▼

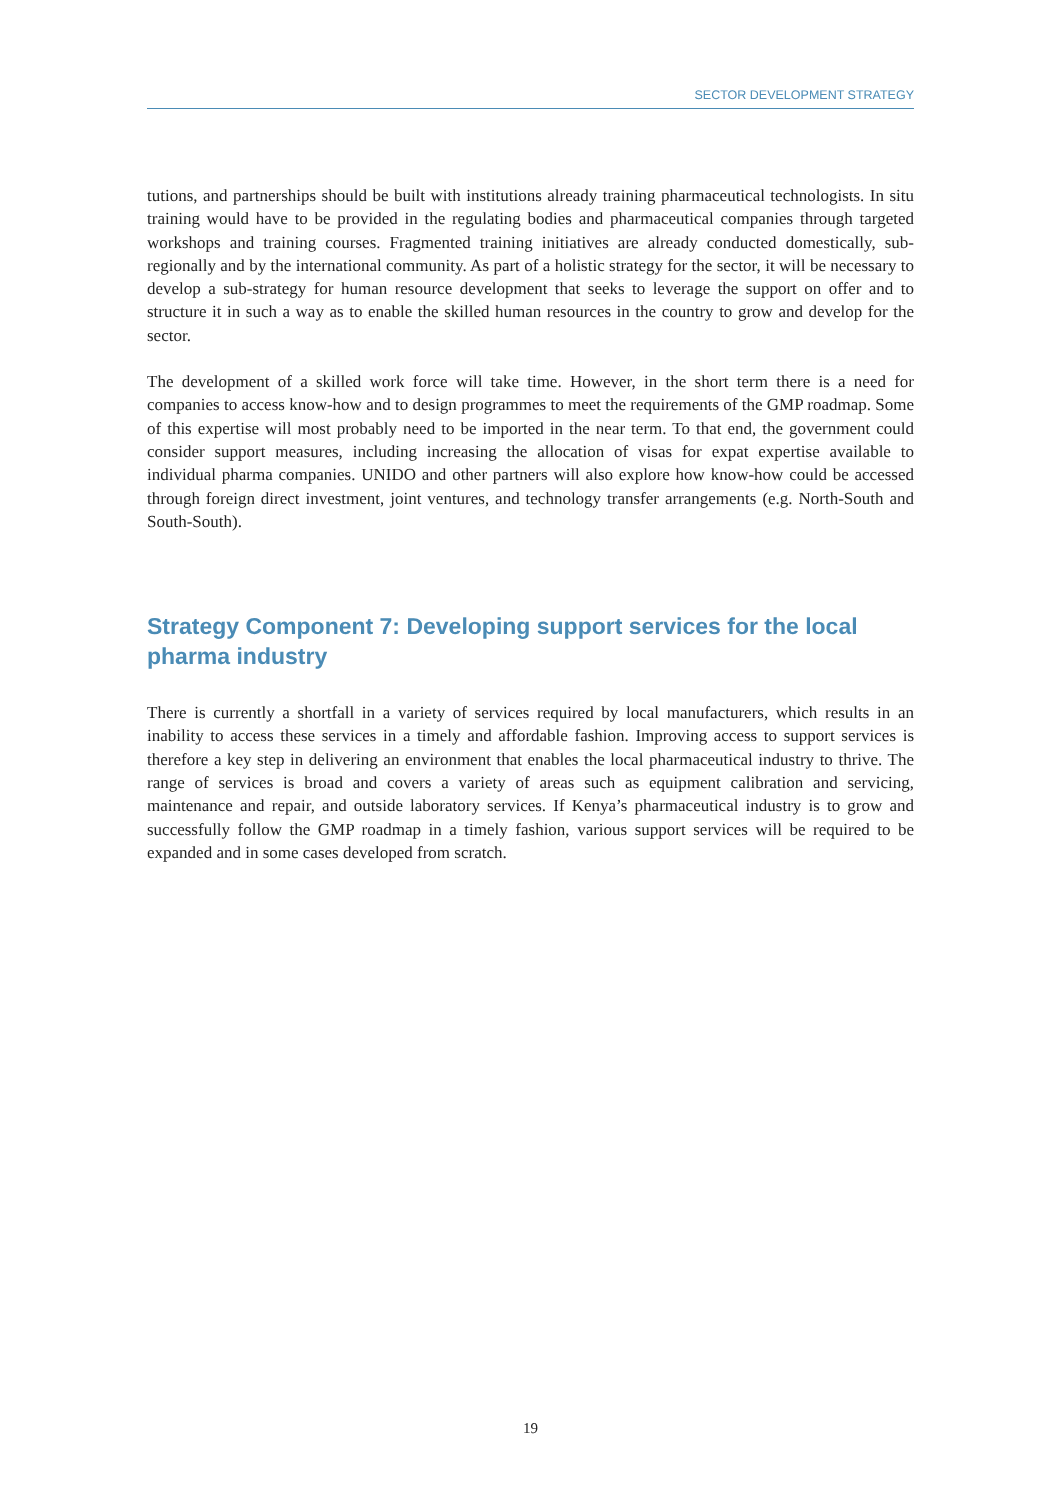SECTOR DEVELOPMENT STRATEGY
tutions, and partnerships should be built with institutions already training pharmaceutical technologists. In situ training would have to be provided in the regulating bodies and pharmaceutical companies through targeted workshops and training courses. Fragmented training initiatives are already conducted domestically, sub-regionally and by the international community. As part of a holistic strategy for the sector, it will be necessary to develop a sub-strategy for human resource development that seeks to leverage the support on offer and to structure it in such a way as to enable the skilled human resources in the country to grow and develop for the sector.
The development of a skilled work force will take time. However, in the short term there is a need for companies to access know-how and to design programmes to meet the requirements of the GMP roadmap. Some of this expertise will most probably need to be imported in the near term. To that end, the government could consider support measures, including increasing the allocation of visas for expat expertise available to individual pharma companies. UNIDO and other partners will also explore how know-how could be accessed through foreign direct investment, joint ventures, and technology transfer arrangements (e.g. North-South and South-South).
Strategy Component 7: Developing support services for the local pharma industry
There is currently a shortfall in a variety of services required by local manufacturers, which results in an inability to access these services in a timely and affordable fashion. Improving access to support services is therefore a key step in delivering an environment that enables the local pharmaceutical industry to thrive. The range of services is broad and covers a variety of areas such as equipment calibration and servicing, maintenance and repair, and outside laboratory services. If Kenya’s pharmaceutical industry is to grow and successfully follow the GMP roadmap in a timely fashion, various support services will be required to be expanded and in some cases developed from scratch.
19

▲

● Work instruction:
Give back the records above word for word, minus any image they hold.

● Result:
SECTOR DEVELOPMENT STRATEGY
tutions, and partnerships should be built with institutions already training pharmaceutical technologists. In situ training would have to be provided in the regulating bodies and pharmaceutical companies through targeted workshops and training courses. Fragmented training initiatives are already conducted domestically, sub-regionally and by the international community. As part of a holistic strategy for the sector, it will be necessary to develop a sub-strategy for human resource development that seeks to leverage the support on offer and to structure it in such a way as to enable the skilled human resources in the country to grow and develop for the sector.
The development of a skilled work force will take time. However, in the short term there is a need for companies to access know-how and to design programmes to meet the requirements of the GMP roadmap. Some of this expertise will most probably need to be imported in the near term. To that end, the government could consider support measures, including increasing the allocation of visas for expat expertise available to individual pharma companies. UNIDO and other partners will also explore how know-how could be accessed through foreign direct investment, joint ventures, and technology transfer arrangements (e.g. North-South and South-South).
Strategy Component 7: Developing support services for the local pharma industry
There is currently a shortfall in a variety of services required by local manufacturers, which results in an inability to access these services in a timely and affordable fashion. Improving access to support services is therefore a key step in delivering an environment that enables the local pharmaceutical industry to thrive. The range of services is broad and covers a variety of areas such as equipment calibration and servicing, maintenance and repair, and outside laboratory services. If Kenya’s pharmaceutical industry is to grow and successfully follow the GMP roadmap in a timely fashion, various support services will be required to be expanded and in some cases developed from scratch.
19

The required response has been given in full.